Chavez was on a similar mission to collect seeds from wild peaches.
“These peaches were brought to Australia by the Chinese when they were there building the railroads. They brought peaches from China and threw down the pits, which became trees,” he said. “(The trees) colonized along small rivers and creeks.”
These peach trees produce small, white-fleshed fruit with “a good fragrance and aroma,” he said.
He collected fruit, removed the seeds and brought them home to the U.S. He also collected budwood, or fruiting branches that contain buds meant for grafting onto the rootstock of another plant, that he later used in Australia with his collaborator, Australian researcher Bruce Topp of the Queensland Alliance for Agriculture and Food Innovation. Chavez used the budwood he collected to graft trees that will grow in Topp’s program and be used to obtain more seeds, which will be used in future crosses to create new, hybrid varieties.
“We could bring the seeds back to the U.S., but we were not allowed to bring plant material,” said Chavez, who returned to UGA-Griffin with 80 seeds that are now sprouting in his greenhouse.
The UGA research team worked together to collect specimens and planned each day in Australia to make the most of their time.

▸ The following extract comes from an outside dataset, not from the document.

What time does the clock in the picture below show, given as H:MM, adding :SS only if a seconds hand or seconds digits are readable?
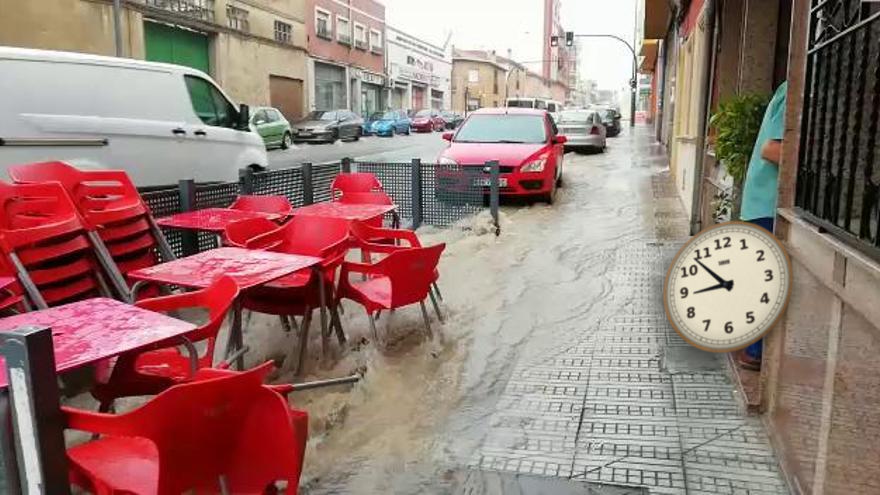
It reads 8:53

Planning was made easier by a map of Australia’s living plant species, which included GPS coordinates. To take advantage of the early Australian sunrise, their days began at 5:30 a.m. and ended around 10 p.m.
“We were able to cover a giant chunk of a region in one day until the sun went down at around 6 p.m. Then we had to keep driving until we got close to the next collection site, where he looked for a hotel. Each night we planned our next day, mapping coordinates for the various species. It was a very exhausting trip, but it was so much fun too,” Itle said. “We had to hike to many of the spots. Sometimes we hiked to a spot and never found any plant material; others were right by the highways.”
Fruit tree breeder Jose Chaparro of the University of Florida accompanied Itle and Chavez. He collected seeds from wild relatives of peaches and citrus fruits. The researchers also toured the macadamia nut-, strawberry- and apple-breeding programs at the University of Queensland Maroochy Research Facility.
The collection trip was a major first step in the UGA scientists’ breeding efforts, but consumers won’t be enjoying the literal fruits of their labor anytime soon.
“The varieties we breed are for potential markets in the future, but that will take 10 to 15 years,” Chavez said. “All perennial fruit crops take that long to breed, but we can speed it up a bit by using molecular tools, if possible.”